Leak

New GTA VI Leak Was Sitting on a Phone for Four Years Before Being Posted

A short clip of GTA VI development footage, captured during COVID lockdowns, surfaced on Instagram — four years after it was recorded.

A previously unseen clip of Grand Theft Auto VI in development has surfaced online, and its origin story is almost as interesting as the footage itself.

The Footage

On March 1, 2026, a newly created Instagram account posted a short video showing what appears to be in-development GTA VI footage. The clip shows:

  • A small bridge in what appears to be Vice City
  • Water beneath the bridge with basic reflections
  • A truck (appearing to use a GTA V placeholder asset) driving across
  • Debug-style UI elements typical of development builds
  • The quality is notably poor — compressed and grainy — but the visual style is consistent with known Rockstar development tools.

    Four Years on a Phone

    According to the person who posted the clip, the footage is more than four years old, originally captured by a former Rockstar employee during the COVID-19 lockdown period (circa 2020-2021).

    The clip was reportedly:

  • 1.Recorded during a remote work session
  • 2.Sent via email (causing heavy compression)
  • 3.Saved on a phone and forgotten about for years
  • 4.Only discovered and posted when the owner was cleaning out old files
  • Is It Real?

    The community is divided:

    Arguments for authenticity:

  • The visual debug style matches known Rockstar development tools
  • The environment is consistent with Vice City geography
  • The footage predates and differs from the infamous 2022 leak
  • Placeholder assets (GTA V truck) are standard in early development
  • Arguments against:

  • The quality is too low to definitively verify
  • The account was brand new with no history
  • Anyone with basic knowledge could fabricate similar footage
  • What We Can Learn

    If authentic, the footage provides a glimpse at GTA VI circa 2020-2021 — roughly 5-6 years before launch.

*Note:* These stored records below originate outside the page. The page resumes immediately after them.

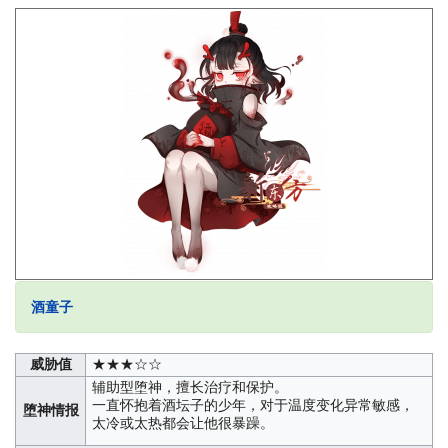
酒童子
威胁值
★★★☆☆
辅助型堕神，擅长治疗和保护。
一直怀抱着酒坛子的少年，对于温度变化异常敏感，
堕神情报
太冷或太热都会让他很暴躁。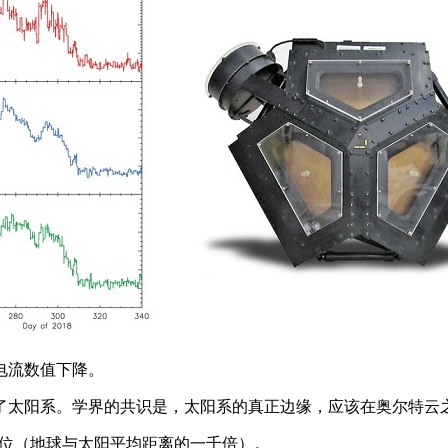
电流数值下降。
开了太阳系。学界的共识是，太阳系的真正边缘，应该在奥尔特云
文单位（地球与太阳平均距离的一千倍）。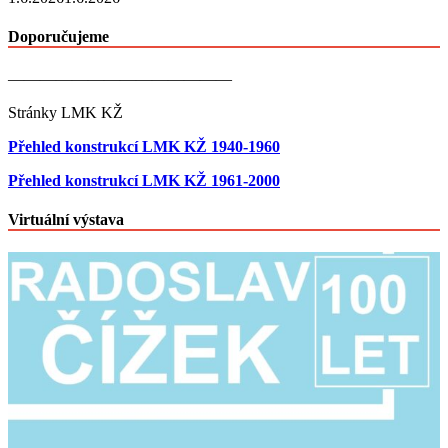
Doporučujeme
——————————————
Stránky LMK KŽ
Přehled konstrukcí LMK KŽ 1940-1960
Přehled konstrukcí LMK KŽ 1961-2000
Virtuální výstava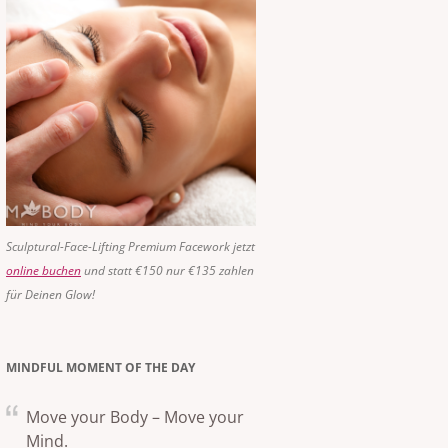
Sculptural-Face-Lifting Premium Facework jetzt
online buchen
und statt €150 nur €135 zahlen
für Deinen Glow!
MINDFUL MOMENT OF THE DAY
Move your Body – Move your
Mind.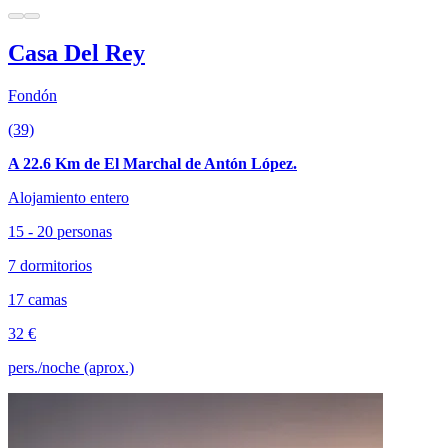
Casa Del Rey
Fondón
(39)
A 22.6 Km de El Marchal de Antón López.
Alojamiento entero
15 - 20 personas
7 dormitorios
17 camas
32 €
pers./noche (aprox.)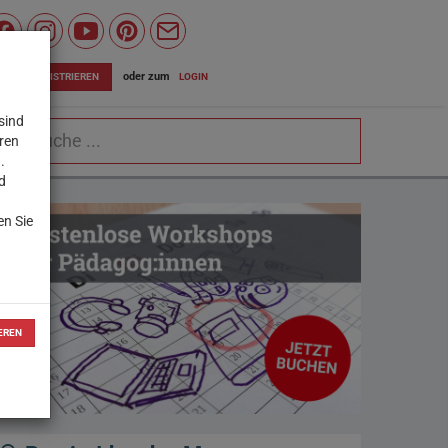
Wiener
Bildungsserver
oder zum
LOGIN
JETZT REGISTRIEREN
auf
sind
chbegriff
Facebook
eren
.
d
en Sie
EREN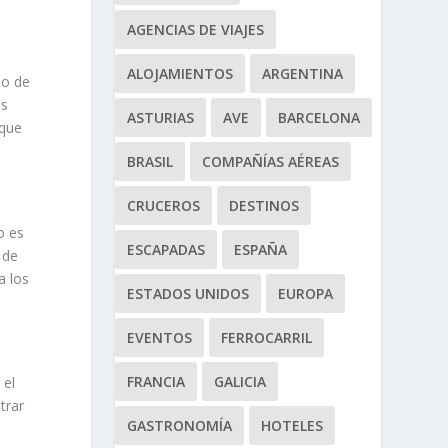
AGENCIAS DE VIAJES
ALOJAMIENTOS
ARGENTINA
io de
ás
ASTURIAS
AVE
BARCELONA
 que
BRASIL
COMPAÑÍAS AÉREAS
CRUCEROS
DESTINOS
o es
ESCAPADAS
ESPAÑA
 de
a los
ESTADOS UNIDOS
EUROPA
EVENTOS
FERROCARRIL
FRANCIA
GALICIA
 el
trar
GASTRONOMÍA
HOTELES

At that stage, the game would have been using placeholder assets while the core world geometry was being built.

    This aligns with what we know about Rockstar's development timeline: core map and engine work happens years before the polished assets seen in trailers.

    The Bigger Picture

    This leak is minor compared to the devastating 2022 hack by Arion Kurtaj, which exposed hours of development footage and source code. But it serves as a reminder that GTA VI footage has been floating around in various forms for years — and more may still surface before launch.